Bear Giles bgiles at coyotesong.com
Wed Jan 3 18:45:16 MST 2018


I have to toss in a word for using virtualbox instead of spare partitions
for this. It can be a bit of a pain if you require signed kernel modules
but with the guest additions you can resize the virtual desktop to cover
your full screen and get a good feel for it. There's probably a modest
performance hit - but you can have a dozen virtual systems that you quickly
flip between (or even run concurrently!) instead of a single partition that
you have to manually reloading it every time.

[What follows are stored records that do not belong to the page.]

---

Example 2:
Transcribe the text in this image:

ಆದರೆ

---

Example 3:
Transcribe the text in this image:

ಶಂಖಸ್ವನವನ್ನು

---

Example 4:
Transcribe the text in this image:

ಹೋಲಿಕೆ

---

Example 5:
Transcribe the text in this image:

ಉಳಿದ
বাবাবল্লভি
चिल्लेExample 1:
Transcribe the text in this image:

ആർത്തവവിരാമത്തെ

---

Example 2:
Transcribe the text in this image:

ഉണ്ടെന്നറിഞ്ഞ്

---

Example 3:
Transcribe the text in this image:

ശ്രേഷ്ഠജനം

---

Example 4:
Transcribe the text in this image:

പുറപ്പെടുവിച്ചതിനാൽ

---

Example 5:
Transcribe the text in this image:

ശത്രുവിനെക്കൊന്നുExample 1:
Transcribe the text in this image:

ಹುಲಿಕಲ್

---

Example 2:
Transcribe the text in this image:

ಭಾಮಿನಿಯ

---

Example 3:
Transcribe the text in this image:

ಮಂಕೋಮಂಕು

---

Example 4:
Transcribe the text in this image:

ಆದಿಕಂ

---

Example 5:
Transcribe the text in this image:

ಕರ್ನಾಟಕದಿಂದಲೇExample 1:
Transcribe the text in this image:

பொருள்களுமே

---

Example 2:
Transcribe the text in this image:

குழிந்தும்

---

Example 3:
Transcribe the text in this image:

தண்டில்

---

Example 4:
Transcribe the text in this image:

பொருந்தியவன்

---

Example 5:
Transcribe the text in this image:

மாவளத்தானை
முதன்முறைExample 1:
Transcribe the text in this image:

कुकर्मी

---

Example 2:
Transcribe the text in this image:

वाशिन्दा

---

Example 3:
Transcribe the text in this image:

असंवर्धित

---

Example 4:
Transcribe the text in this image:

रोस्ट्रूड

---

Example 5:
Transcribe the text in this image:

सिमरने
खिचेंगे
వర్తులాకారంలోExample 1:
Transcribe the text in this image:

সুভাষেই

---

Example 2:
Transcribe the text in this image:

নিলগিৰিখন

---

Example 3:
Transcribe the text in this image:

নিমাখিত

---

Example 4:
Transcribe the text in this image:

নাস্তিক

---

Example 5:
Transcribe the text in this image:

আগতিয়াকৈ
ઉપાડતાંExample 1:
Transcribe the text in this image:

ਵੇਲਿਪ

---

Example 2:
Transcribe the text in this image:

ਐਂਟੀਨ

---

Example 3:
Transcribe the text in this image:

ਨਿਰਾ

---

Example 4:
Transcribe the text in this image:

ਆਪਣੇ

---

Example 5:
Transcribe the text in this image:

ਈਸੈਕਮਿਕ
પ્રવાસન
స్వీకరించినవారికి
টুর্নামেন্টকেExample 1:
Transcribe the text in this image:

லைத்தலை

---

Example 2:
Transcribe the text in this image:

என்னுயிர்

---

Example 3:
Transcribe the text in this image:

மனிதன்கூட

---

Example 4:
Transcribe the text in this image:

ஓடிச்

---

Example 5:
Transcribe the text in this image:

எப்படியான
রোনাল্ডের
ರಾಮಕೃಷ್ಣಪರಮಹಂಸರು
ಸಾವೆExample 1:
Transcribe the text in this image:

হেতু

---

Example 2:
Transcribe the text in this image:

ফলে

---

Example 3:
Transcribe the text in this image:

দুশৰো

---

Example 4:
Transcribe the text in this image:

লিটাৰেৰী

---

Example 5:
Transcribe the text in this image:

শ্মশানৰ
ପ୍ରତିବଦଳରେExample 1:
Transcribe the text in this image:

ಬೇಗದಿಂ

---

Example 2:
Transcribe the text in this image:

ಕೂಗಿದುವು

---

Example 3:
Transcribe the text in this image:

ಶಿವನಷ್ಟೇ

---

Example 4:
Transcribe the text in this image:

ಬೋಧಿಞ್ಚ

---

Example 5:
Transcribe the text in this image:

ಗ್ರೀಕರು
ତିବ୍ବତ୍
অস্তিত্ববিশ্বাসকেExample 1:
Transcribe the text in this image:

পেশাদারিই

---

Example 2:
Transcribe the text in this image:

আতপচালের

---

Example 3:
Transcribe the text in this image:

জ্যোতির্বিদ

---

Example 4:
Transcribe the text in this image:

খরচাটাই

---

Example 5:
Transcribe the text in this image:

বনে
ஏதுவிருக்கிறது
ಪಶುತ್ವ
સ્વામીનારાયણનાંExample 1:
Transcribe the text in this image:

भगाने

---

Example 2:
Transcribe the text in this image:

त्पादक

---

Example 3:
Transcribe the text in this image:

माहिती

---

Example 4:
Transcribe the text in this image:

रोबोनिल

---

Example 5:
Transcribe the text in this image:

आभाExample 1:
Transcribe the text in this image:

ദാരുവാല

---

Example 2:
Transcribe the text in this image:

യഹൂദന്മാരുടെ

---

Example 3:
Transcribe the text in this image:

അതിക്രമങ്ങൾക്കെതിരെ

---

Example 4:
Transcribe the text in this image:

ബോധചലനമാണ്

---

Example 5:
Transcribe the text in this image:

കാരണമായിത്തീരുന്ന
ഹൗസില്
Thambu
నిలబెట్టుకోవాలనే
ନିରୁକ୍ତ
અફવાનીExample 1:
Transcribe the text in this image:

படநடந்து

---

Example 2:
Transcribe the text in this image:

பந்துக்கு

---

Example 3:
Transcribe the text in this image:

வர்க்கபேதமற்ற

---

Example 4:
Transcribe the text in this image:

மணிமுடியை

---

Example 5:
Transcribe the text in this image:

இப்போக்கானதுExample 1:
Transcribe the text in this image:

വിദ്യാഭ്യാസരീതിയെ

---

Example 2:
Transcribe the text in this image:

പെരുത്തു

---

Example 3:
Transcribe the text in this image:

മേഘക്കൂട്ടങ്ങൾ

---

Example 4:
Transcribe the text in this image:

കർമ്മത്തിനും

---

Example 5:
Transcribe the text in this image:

The other benefit is that you can use a dedicated virtual machine for porn
to reduce the risk of malware.

BANKING!

BANKING! I meant to type 'BANKING', not 'porn'. Geez, you guys have your
mind in the gutter.

It's one of the standard bits of advice that even I often don't bother to
follow - create a virtualbox image with a stripped down browser and only
use it to access banking sites. The odds that malware will make it onto
that browser are low.

You can extend this logic to a few other categories of sites. My AWS stuff
should probably go in a virtualbox sandbox. My social media, such as it is,
should also go into one.

On Tue, Jan 2, 2018 at 8:06 PM, Michael J. Hammel <
mjhammel at graphics-muse.org> wrote:

> XFce has a nice desktop settings panel that allows easy control of font
> type and size for most of the UI.  Some apps don't quite follow the
> settings but most GTK+ apps do. XFce is GTK2 based and I generally only
> use GTK+ apps, not KDE/Qt.  I use XFce on Fedora 26 and CentOS 7.  I've
> used it on Ubuntu at a job for a little while till we were lucky enough
> to switch to Debian instead (and I switched back to Fedora).
>
> Between XFce's desktop settings and a gnome-terminal (not the XFce
> terminal, which isn't quite as easy to configure for my needs) I can
> control font sizes for most of my work quite easily.
>
>
> On Tue, 2018-01-02 at 19:42 -0700, Davide Del Vento wrote:
> > Mint MATE (that is, Gnome 2). It has the plain ole "appearance" icon
> > in the plain ole "control panel". In the appearance settings, there's
> > a plain ole "font" tab where you can select type, style and size of
> > the font for applications, document, desktop, window title and fixed
> > width (e.g. terminal)
> > You can also pick the rendering style with monochrome (useless unless
> > you have a monochrome display), best shape, best contrast or subpixel
> > smoothing
> >
> > On Tue, Jan 2, 2018 at 3:40 PM, <stimits at comcast.net> wrote:
> > > So although I'm only asking about opinions, let me ask from a new
> > > point of view not normally asked: What newer distributions
> > > (implying a recent kernel) have people here tried where you thought
> > > you could set up fonts and readability without great trouble? Which
> > > distributions did you find complete, yet still configurable for
> > > visual customization (especially if your eyes are not so great)?